Most importantly, you have to do this, or your mental health will be shot. How can you expect to be a good parent to Derek if you’re resentful and exhausted all of the time? The word no is the most powerful tool we have in our parenting toolboxes, and we shouldn’t be afraid to use it.
My best friend, Allison, has a 5-year-old son, Henry. I go over to Allison’s house fairly often (which I was doing even before quarantine, because it’s tough for Allison to go out, and now we’re in each other’s small bubble). Henry is generally a good kid, but he can be, to be blunt, a huge brat. He has always been a very active child who needs a lot of attention, and when he doesn’t get it, he can really act out. Allison has always had a very laid-back approach to handling it, which, while I personally find enabling, is obviously not my business.
However, recently, Henry’s behavior has been escalating to physical acts (kicking, hitting, scratching) when he gets frustrated. He has been going to day care, and the caretakers there have been getting him outside on the weekends, so his routine seemingly hasn’t really changed much since the pandemic. Allison continues to respond blithely, her way of apologizing when he bruises my shin, etc., being: “He’s 5. He has a lot of emotions.”

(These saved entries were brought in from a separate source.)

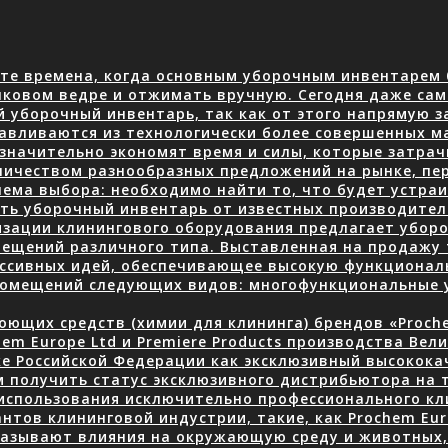
те времена, когда основным уборочным инвентарем 
нковом ведре и отжимать вручную. Сегодня даже сам
й уборочный инвентарь, так как от этого напрямую з
авливаются из технологически более совершенных м
 значительно экономят время и силы, которые затра
количеством разнообразных предложений на рынке, пе
ема выбора: необходимо найти то, что будет устраив
ать уборочный инвентарь от известных производите
изации клинингового оборудования предлагает уборо
ещений различного типа. Выставленная на продажу 
ессивных идей, обеспечивающее высокую функционал
 помещений следующих видов: многофункциональные
ющих средств (химии для клининга) брендов «Prochem
em Europe Ltd и Premiere Products производства Вел
ке Российской Федерации как эксклюзивный высокок
 получить статус эксклюзивного дистрибьютора на 
использования исключительно профессионального кли
нтов клининговой индустрии, такие, как Prochem Eur
казывают влияния на окружающую среду и животных, 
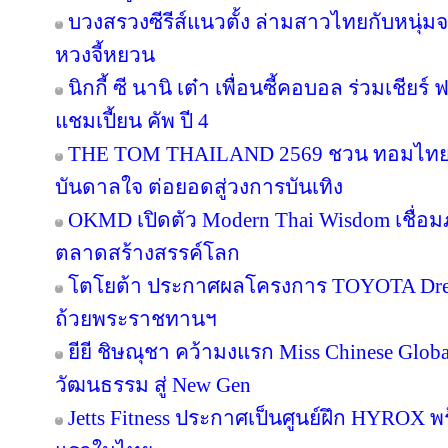
บวงสรวงซีรีส์แนวตั้ง ล่ามสาวไทยกับหนุ่ม
หวงจี้หยวน
นิกกี้ ซี นานิ เต๋า เพื่อนซี้คอบอล ร่วมเชียร
แชมเปี้ยน คัพ ปี 4
THE TOM THAILAND 2569 ชวน ทอมไทย โ
บันดาลใจ ต่อยอดสู่วงการบันเทิง
OKMD เปิดตัว Modern Thai Wisdom เชื่อมภู
ตลาดสร้างสรรค์โลก
โตโยต้า ประกาศผลโครงการ TOYOTA Dream 
ถ้วยพระราชทานฯ
ยียี ชิษณุชา คว้ามงแรก Miss Chinese Glob
วัฒนธรรม สู่ New Gen
Jetts Fitness ประกาศเป็นศูนย์ฝึก HYROX พร้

Meanwhile, her husband is clearly frustrated by her lack of response and will try to step in, which upsets Henry, which in turn upsets Allison, and they start arguing. I have no idea what’s going on with Henry: Does he need more discipline, or does he have an actual issue that should be addressed by professionals? I know I can’t say anything to Allison about it, but I don’t want to go over there anymore. Between Henry acting out, and Allison and her husband arguing about it, it’s tense and uncomfortable. I know that Allison needs support, though, and really looks forward to my visits. What can I do here?
—All Is Not Well
Dear All Is Not Well,
Hold up: You said you can’t say anything to Allison about her son, but why? If you can’t keep it real with your best friend, then who will?

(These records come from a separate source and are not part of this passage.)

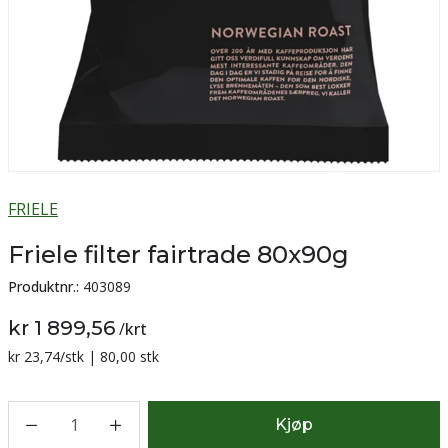
FRIELE
Friele filter fairtrade 80x90g
Produktnr.:
403089
kr 1 899,56
/
krt
Sammenligning pris:
kr 23,74
/stk | 80,00 stk
1
Kjøp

Yes, there could be underlying medical or mental health issues with Henry that you don’t know about, but that doesn’t mean you should sit quietly while he’s physically abusing you. You have every right to say: “Hey! Please don’t kick me again. That hurts and it’s not nice.” It’s your body.

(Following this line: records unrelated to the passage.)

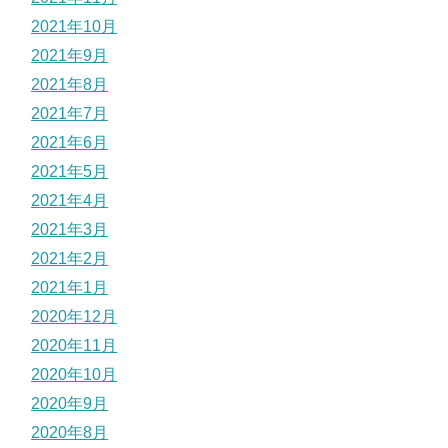
2021年10月
2021年9月
2021年8月
2021年7月
2021年6月
2021年5月
2021年4月
2021年3月
2021年2月
2021年1月
2020年12月
2020年11月
2020年10月
2020年9月
2020年8月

I’d also voice your concerns to Allison as tactfully as possible. The goal isn’t to make her feel like a crappy mom who’s raising a bratty kid—it’s more of a fact-finding mission. Ask simple questions to understand the issue in more detail. “I’ve noticed that sometimes things can get tense between you and your husband in regard to Henry. How can I help?” Or if you want to be firmer, you can say: “Allison, I love you, but I don’t feel comfortable coming over and witnessing you argue with your husband or having your son hit me. I know things are rough right now and I want to help you in any way possible. Can we talk about what I can do to support you?” If she responds by saying everything’s fine, then try pushing a little harder without being overbearing. Something like: “OK, but my gut tells me things aren’t fine. If you’re not ready to talk about it now, that’s fine. Just know that I’m here to listen without judgment.”
The one thing the world needs more of is better listeners, and if you’re able to be one to her, I’m sure she will open up and you can get into “solution mode.”